• _STATED GOAL_
Render the lines below, starting at the line with "collector number: 196" and running up to and including the line with "order: Ceramiales", as a Markdown table whose two columns are Number and Line. Number each line in order, and leave out any blank lines.

• _Data items_

— START —

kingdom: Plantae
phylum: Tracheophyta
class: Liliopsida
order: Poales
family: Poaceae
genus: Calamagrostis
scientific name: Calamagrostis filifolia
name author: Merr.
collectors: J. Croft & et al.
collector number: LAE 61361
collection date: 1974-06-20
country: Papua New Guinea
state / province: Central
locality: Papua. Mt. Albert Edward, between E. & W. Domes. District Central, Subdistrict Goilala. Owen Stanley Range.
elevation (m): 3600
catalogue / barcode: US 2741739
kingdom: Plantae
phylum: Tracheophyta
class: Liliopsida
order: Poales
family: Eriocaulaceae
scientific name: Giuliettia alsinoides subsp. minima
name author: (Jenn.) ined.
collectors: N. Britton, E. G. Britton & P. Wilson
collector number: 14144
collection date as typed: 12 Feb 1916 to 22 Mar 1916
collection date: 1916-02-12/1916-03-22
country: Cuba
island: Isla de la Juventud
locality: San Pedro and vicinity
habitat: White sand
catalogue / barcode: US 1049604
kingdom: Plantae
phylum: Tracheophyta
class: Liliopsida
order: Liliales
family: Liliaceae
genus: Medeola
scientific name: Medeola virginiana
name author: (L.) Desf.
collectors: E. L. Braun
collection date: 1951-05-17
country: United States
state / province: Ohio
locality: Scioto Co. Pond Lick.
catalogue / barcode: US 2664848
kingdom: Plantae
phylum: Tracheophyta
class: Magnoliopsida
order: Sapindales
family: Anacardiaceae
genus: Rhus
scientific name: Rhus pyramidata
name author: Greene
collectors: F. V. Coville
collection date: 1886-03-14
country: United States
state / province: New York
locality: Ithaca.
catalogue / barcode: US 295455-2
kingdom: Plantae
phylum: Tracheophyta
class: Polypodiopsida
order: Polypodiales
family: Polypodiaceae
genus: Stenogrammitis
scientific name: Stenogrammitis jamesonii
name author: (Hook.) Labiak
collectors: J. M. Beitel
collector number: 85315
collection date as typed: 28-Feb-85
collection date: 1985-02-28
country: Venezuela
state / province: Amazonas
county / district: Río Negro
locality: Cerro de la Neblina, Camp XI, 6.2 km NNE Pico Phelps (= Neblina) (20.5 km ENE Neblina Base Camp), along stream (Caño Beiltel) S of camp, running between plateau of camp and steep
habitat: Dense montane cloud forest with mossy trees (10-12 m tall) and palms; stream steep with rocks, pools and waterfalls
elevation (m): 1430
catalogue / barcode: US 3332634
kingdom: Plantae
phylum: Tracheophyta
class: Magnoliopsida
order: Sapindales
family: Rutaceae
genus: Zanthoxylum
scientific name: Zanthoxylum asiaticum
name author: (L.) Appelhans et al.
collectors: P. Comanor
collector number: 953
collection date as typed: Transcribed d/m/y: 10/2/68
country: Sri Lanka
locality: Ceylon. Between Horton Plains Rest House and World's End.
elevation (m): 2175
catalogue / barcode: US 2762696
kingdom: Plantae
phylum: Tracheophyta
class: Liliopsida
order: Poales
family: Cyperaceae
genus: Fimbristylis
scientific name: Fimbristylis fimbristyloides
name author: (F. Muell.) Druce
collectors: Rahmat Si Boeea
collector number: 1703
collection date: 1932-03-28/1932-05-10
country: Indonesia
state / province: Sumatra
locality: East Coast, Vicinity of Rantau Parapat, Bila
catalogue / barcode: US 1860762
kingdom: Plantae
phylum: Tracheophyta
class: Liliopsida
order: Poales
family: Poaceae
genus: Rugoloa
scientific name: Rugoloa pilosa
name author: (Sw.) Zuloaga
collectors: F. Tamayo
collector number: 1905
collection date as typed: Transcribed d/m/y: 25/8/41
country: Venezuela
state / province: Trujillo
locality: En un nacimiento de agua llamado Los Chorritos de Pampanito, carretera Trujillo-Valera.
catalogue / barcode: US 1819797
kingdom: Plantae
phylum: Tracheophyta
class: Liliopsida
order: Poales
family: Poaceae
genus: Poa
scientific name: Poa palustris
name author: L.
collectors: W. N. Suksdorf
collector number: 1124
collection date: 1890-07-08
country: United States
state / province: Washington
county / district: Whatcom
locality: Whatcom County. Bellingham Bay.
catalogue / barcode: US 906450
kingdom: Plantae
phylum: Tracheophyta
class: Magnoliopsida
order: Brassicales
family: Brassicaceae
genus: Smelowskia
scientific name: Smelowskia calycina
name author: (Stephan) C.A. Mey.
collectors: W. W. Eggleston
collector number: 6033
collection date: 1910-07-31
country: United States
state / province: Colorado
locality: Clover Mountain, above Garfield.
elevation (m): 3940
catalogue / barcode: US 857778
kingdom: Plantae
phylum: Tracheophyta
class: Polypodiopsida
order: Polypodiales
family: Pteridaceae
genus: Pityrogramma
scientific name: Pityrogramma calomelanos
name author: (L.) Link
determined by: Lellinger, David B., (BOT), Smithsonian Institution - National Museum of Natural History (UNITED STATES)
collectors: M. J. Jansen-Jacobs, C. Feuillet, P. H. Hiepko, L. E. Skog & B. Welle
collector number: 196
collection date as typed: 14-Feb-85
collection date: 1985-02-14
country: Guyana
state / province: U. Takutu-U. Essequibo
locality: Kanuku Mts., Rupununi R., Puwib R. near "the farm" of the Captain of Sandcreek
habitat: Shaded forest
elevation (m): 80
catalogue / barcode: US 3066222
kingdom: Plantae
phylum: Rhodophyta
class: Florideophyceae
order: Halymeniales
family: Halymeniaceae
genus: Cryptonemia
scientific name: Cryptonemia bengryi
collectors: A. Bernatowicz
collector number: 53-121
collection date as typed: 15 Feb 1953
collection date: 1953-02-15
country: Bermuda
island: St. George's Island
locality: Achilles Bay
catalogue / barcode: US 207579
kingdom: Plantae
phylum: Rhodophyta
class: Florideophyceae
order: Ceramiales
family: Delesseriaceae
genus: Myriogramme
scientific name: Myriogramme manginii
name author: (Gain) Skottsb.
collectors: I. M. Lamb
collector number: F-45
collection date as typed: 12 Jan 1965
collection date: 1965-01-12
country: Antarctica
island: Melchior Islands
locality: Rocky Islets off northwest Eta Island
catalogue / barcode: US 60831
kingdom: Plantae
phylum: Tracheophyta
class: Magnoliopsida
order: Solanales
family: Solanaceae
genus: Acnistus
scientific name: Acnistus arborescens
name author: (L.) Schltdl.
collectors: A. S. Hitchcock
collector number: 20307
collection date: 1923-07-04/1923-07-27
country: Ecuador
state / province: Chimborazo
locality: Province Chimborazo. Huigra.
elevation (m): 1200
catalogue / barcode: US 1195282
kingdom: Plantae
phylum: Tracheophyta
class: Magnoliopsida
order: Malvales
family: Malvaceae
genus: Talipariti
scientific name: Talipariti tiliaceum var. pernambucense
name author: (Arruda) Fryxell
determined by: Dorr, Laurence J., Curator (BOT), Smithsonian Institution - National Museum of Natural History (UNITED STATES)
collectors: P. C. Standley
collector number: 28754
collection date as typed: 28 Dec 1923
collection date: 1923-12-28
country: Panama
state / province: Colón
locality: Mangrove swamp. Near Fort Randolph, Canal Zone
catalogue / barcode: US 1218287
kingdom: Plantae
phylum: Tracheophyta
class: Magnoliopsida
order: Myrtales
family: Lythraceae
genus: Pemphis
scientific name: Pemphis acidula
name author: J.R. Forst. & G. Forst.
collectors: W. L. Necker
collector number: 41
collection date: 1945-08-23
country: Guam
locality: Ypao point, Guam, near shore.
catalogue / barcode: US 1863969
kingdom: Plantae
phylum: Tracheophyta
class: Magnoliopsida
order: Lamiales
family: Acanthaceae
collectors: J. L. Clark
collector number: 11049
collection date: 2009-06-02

— END —

• _CORRECT OUTPUT_
| Number | Line |
|---|---|
| 1 | collector number: 196 |
| 2 | collection date as typed: 14-Feb-85 |
| 3 | collection date: 1985-02-14 |
| 4 | country: Guyana |
| 5 | state / province: U. Takutu-U. Essequibo |
| 6 | locality: Kanuku Mts., Rupununi R., Puwib R. near "the farm" of the Captain of Sandcreek |
| 7 | habitat: Shaded forest |
| 8 | elevation (m): 80 |
| 9 | catalogue / barcode: US 3066222 |
| 10 | kingdom: Plantae |
| 11 | phylum: Rhodophyta |
| 12 | class: Florideophyceae |
| 13 | order: Halymeniales |
| 14 | family: Halymeniaceae |
| 15 | genus: Cryptonemia |
| 16 | scientific name: Cryptonemia bengryi |
| 17 | collectors: A. Bernatowicz |
| 18 | collector number: 53-121 |
| 19 | collection date as typed: 15 Feb 1953 |
| 20 | collection date: 1953-02-15 |
| 21 | country: Bermuda |
| 22 | island: St. George's Island |
| 23 | locality: Achilles Bay |
| 24 | catalogue / barcode: US 207579 |
| 25 | kingdom: Plantae |
| 26 | phylum: Rhodophyta |
| 27 | class: Florideophyceae |
| 28 | order: Ceramiales |